March 4, 2022 at 5:34 AM

Tangent, but DLP actually beat WDW to the punch on launchers, opening its Space Mountain in 1995. The first full-circuit launching coaster in the world, according to Wikipedia. (And a tangent to a tangent: highly recommended the BBC documentary Shoot For The Moon about the process of opening such a complex piece of storytelling machinery. Its on YouTube.)

March 4, 2022 at 8:30 AM

You know the people who walk around dressed in haute couture, extremely expensive clothing, they look ridiculous doing it. But they can show of they are rich and because the designer is well regarded they continue to buy their silly clothing from that designer.
Disney build a wale trap, and because of the brand and the ip the rich will come there not because they want to but because they can and they can post videos and pictures from the experience.
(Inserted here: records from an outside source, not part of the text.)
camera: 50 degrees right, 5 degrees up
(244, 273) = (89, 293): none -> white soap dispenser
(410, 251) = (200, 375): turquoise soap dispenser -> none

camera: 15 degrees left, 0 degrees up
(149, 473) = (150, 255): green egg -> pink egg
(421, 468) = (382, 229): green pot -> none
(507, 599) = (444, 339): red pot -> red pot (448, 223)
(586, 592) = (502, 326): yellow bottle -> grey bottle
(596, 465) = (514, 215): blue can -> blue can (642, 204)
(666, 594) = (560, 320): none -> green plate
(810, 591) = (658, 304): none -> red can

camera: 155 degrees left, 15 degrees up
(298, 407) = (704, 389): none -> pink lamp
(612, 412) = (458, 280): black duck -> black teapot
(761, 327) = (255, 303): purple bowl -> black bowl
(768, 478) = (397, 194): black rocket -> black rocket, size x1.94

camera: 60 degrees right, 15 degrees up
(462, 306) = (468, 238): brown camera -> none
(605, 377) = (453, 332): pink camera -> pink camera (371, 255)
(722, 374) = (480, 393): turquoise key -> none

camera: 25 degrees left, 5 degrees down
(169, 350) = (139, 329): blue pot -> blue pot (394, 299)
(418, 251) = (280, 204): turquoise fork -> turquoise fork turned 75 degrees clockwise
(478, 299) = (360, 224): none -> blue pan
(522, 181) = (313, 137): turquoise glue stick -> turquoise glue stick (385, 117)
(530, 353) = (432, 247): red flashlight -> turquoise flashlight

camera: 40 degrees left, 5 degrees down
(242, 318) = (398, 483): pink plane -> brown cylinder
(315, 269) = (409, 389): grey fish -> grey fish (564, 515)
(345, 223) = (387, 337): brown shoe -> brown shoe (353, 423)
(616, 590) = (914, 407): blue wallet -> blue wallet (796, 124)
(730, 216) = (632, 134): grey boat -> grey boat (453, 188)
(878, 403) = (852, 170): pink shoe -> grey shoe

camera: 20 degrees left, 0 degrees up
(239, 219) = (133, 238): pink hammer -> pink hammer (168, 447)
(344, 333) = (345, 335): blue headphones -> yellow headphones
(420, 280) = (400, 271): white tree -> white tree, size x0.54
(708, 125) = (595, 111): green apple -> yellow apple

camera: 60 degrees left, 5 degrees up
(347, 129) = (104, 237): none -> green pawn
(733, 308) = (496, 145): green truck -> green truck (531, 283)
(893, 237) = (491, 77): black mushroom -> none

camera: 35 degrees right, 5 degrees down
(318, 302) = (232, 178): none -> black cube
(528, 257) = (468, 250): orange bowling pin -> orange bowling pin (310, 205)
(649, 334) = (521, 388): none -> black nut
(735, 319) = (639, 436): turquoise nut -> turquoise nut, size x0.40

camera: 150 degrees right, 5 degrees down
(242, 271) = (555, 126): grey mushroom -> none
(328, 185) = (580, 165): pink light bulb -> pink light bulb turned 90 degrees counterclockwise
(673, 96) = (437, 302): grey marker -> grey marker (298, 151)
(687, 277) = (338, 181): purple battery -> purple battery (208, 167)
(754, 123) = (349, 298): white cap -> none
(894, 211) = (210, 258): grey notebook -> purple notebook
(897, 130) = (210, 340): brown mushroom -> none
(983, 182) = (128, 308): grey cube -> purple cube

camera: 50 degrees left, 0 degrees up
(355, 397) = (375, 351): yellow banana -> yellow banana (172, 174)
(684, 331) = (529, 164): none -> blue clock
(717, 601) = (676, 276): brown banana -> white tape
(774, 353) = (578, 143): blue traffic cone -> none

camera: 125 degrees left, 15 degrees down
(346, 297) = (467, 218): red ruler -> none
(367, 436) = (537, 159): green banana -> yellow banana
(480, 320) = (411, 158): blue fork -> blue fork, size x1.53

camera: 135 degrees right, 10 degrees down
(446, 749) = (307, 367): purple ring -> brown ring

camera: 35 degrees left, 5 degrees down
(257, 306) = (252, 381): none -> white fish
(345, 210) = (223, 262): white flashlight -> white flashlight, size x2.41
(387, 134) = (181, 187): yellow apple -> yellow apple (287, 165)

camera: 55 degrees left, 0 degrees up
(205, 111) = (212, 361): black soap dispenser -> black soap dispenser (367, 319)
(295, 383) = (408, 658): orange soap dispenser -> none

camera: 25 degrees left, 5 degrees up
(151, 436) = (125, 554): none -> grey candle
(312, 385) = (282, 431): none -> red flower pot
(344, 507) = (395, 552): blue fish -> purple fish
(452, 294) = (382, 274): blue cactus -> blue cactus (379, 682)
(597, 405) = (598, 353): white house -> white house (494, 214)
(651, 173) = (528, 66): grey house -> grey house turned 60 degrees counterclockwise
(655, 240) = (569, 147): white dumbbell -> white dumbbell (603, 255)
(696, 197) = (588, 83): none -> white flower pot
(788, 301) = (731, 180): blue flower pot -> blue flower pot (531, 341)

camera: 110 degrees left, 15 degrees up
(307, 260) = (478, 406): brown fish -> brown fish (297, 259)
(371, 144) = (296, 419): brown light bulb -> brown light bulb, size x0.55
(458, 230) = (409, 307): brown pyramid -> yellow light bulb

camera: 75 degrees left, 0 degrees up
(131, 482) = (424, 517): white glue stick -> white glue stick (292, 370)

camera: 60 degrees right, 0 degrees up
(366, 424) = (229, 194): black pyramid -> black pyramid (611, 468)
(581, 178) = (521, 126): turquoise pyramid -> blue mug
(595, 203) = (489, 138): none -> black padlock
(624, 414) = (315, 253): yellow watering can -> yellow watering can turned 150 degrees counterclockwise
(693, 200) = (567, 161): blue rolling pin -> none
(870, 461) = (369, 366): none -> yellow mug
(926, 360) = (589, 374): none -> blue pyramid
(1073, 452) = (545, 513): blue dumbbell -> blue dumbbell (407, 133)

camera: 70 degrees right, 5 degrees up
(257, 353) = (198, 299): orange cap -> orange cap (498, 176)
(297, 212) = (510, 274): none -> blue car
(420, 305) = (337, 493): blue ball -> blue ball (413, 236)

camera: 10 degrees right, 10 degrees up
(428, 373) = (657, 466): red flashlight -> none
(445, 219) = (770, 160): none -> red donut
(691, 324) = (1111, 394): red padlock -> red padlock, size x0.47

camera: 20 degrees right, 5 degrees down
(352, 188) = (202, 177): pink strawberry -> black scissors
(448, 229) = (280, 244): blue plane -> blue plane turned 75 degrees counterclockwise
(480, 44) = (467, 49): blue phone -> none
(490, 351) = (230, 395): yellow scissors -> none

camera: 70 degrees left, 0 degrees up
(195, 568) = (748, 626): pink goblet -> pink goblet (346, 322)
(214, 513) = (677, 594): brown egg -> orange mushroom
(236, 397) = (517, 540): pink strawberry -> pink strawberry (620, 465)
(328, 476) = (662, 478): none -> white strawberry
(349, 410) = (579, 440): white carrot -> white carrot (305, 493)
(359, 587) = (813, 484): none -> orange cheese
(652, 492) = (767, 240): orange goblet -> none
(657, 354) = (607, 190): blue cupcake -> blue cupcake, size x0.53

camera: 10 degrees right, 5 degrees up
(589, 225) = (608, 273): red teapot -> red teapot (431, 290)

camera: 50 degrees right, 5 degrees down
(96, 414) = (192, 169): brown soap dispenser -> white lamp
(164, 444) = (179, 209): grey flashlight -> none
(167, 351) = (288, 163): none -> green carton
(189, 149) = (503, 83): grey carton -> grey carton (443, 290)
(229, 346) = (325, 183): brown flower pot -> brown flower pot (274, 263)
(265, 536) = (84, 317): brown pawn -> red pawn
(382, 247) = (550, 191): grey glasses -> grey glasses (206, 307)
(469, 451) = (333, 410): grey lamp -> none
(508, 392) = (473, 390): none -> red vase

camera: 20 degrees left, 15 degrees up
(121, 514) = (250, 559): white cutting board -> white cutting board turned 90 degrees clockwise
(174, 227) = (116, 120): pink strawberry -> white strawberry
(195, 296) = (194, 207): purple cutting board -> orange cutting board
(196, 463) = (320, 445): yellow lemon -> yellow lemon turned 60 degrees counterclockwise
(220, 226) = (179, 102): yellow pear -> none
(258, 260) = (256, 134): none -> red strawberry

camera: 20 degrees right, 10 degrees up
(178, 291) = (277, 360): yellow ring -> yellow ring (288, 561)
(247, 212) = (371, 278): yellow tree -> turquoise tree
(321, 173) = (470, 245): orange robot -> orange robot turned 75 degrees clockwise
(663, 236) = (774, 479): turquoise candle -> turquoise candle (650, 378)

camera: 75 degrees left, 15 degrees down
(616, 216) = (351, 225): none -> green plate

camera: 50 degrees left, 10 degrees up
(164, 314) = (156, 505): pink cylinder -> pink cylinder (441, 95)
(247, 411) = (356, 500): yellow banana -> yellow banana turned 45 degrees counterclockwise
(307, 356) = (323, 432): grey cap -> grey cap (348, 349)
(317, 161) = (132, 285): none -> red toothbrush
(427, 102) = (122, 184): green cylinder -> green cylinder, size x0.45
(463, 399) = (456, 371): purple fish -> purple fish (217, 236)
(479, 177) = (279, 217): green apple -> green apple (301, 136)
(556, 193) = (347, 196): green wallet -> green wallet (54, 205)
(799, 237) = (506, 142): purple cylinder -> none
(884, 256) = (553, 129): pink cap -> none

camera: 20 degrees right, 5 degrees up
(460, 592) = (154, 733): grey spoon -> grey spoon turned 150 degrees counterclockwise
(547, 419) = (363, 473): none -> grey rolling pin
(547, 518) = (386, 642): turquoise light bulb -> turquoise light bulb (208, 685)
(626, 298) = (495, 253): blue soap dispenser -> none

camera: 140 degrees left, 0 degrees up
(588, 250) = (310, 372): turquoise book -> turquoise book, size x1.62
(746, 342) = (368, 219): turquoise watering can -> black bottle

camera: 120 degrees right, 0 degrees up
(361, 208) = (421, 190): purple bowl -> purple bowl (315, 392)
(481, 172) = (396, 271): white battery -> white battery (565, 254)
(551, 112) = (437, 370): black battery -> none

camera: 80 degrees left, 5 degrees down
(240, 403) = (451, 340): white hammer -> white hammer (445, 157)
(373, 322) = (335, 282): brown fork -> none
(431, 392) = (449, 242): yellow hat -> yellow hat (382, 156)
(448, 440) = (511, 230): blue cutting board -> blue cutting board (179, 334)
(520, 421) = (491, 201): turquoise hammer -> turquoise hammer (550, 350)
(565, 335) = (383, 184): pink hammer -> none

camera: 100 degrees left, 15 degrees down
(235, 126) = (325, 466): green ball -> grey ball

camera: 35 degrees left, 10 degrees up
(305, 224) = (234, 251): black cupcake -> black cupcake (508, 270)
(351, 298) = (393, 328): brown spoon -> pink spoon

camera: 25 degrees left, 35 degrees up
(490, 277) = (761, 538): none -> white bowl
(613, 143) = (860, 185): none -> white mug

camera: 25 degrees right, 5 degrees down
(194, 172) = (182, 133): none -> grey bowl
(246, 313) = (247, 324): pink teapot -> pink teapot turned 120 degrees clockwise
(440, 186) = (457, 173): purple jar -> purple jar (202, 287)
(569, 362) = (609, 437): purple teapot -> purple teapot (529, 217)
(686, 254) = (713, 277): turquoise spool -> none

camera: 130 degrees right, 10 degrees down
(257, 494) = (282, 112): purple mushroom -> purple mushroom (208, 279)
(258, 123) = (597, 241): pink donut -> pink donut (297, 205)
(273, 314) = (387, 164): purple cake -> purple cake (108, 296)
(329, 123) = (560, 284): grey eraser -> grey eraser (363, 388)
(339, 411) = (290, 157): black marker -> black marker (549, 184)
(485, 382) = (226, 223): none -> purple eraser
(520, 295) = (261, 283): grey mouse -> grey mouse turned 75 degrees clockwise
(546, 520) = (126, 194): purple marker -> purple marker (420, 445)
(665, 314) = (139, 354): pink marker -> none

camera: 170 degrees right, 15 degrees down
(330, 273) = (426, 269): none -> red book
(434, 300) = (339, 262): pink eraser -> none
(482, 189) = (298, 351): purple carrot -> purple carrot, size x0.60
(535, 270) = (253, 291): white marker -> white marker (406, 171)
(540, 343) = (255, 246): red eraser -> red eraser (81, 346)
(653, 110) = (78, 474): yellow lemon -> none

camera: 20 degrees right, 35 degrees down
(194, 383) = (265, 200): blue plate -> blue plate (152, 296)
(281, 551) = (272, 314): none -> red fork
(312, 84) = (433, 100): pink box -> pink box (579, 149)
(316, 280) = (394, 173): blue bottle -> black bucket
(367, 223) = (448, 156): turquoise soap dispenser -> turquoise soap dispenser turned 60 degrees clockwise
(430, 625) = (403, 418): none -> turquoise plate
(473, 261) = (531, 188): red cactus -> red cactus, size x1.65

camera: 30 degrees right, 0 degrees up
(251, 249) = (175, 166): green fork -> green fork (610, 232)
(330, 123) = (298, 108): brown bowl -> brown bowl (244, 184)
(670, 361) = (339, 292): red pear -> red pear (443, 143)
It's another Club 33 where an intensely spoken too fish is prepared with a carrot that was hauled down a mountain by an old lady and mashed potatoes made from the most valuable potatoes in the world. You get it, it's a well cooked dinner and a nice setting and 80% upcharge for the exclusivity so people going there can feel special.
It's all fine, if you are into stuff like that.
...I continue reading "The Emperor's New Clothes".

March 4, 2022 at 3:11 PM

I think it looks very technically sound. ROTR had several complications that don't exist here. Notably, no ground vehicles that have to hit sensors, also, ROTR I am told is dependent on constant wireless communication signal strength and gaps. No dual elevator systems, no turntable delivery. Limited animatronics. And think about this, if they can launch a car every 30 seconds, they can queue 1860 to 1900 per hour. About time.

I think this may be their biggest success.